Civil War historian Downs worries that, in the absence of serious social reforms, even such a unified strategy won’t be enough: “With overwhelming force, states can break up an insurgency,” but criminal insurrections “don’t tend to come in ones—they come in groups.”
That raises a “dispiriting lesson from Reconstruction,” he says, referring to the Union Army’s futile attempts to quash the Klan. “It’s hard to keep it from turning into whackamole.”
Despite the difficulties, Downs warns against a policy of “acquiescence” whereby certain regions are abandoned to insurrectionists in order for state actors to achieve “stability at the cost of democracy.” And he likens the plight of freed people in the post-Reconstruction South to the struggle faced by poor campesinos and indigenous populations in many parts of Latin America today where “gangster warlords” often hold sway.
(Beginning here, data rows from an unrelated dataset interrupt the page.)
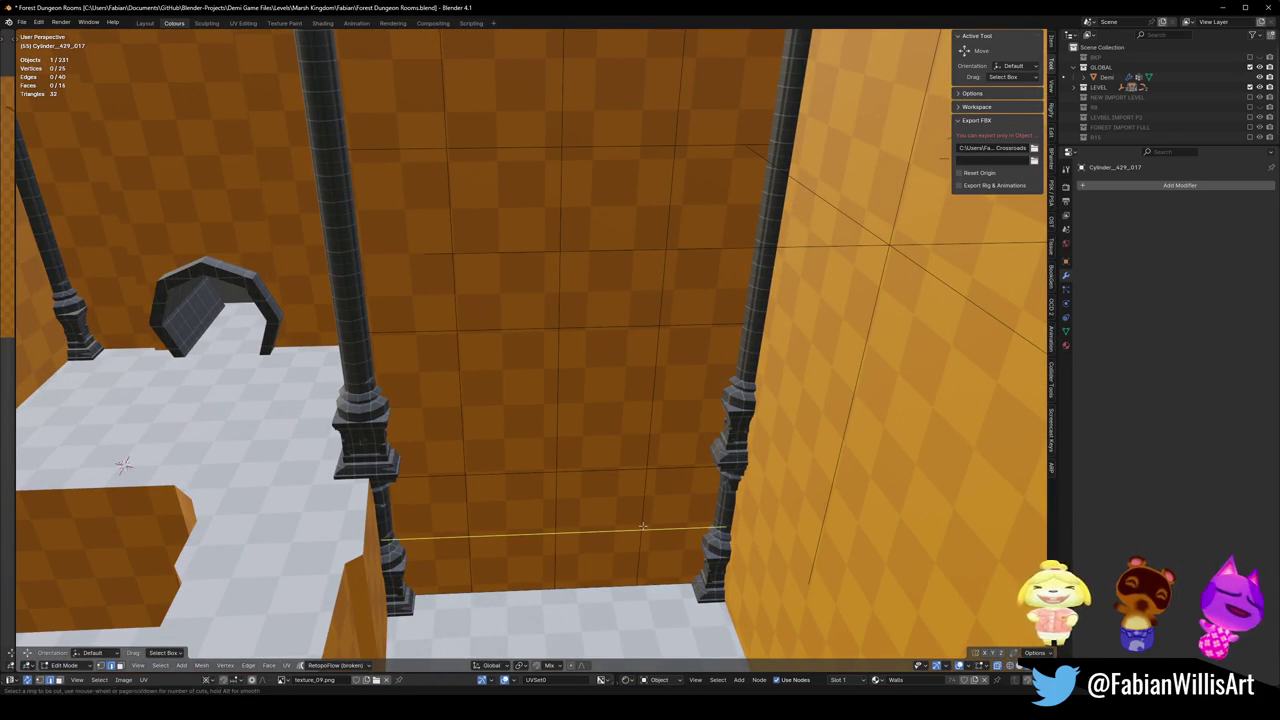
left_click(642, 527)
middle_click_drag(647, 494, 628, 467)
left_click(628, 467)
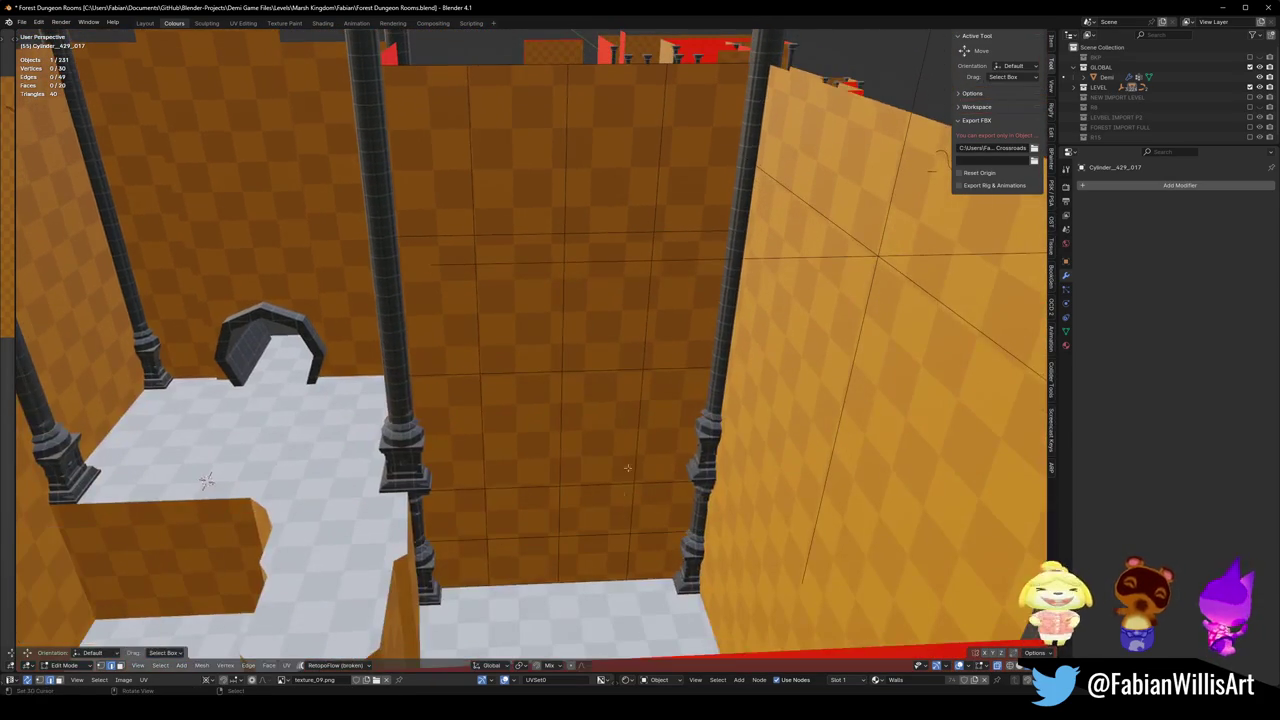
key("ctrl+r")
left_click(560, 431)
left_click(634, 328)
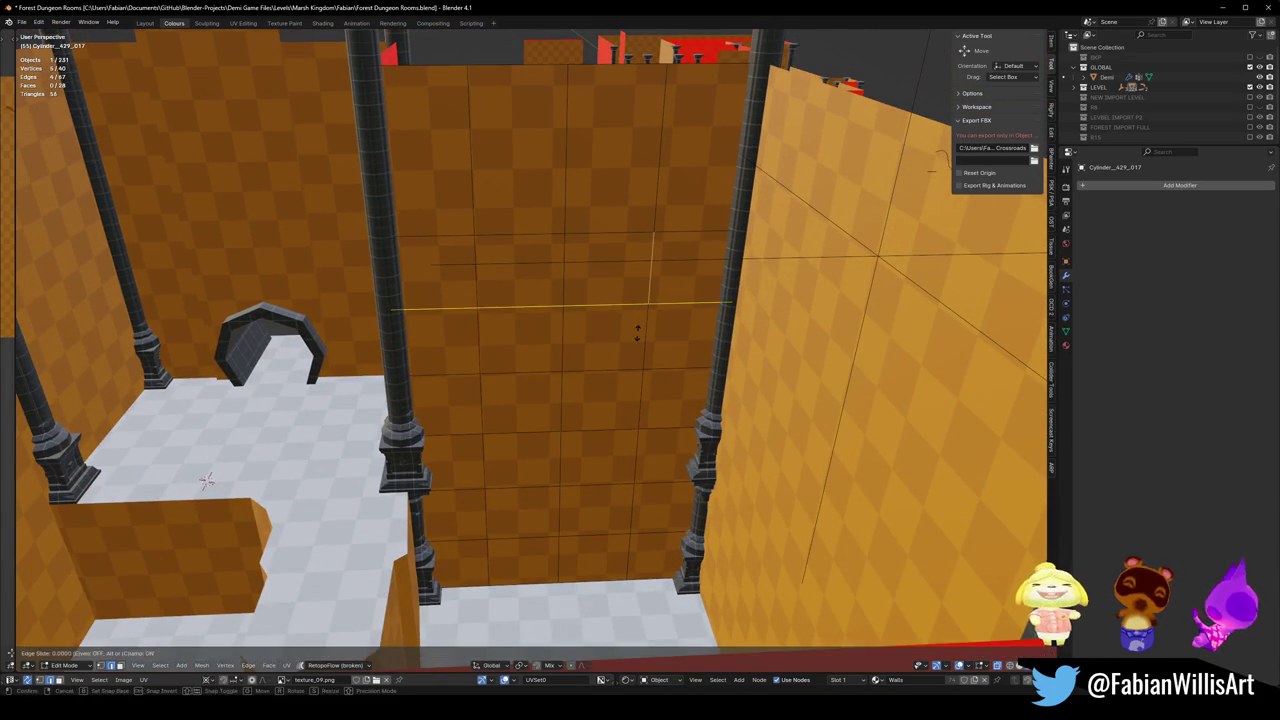
key("ctrl+r")
left_click(642, 197)
left_click(569, 458)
Cartels want to be left alone “to rule their fiefdoms, not for symbolic reasons,” but for economic ones, Downs adds, “to make money” and “assert control over the laboring population.”
That kind of criminal control—that new brand of narco-feudalism—helps explain why the “Pale Rider,” Death, is running roughshod over so many parts of Mexico, and Central and South America.
The failure to win the crime wars, Downs says, means nothing less than “surrendering democracy to oppression.”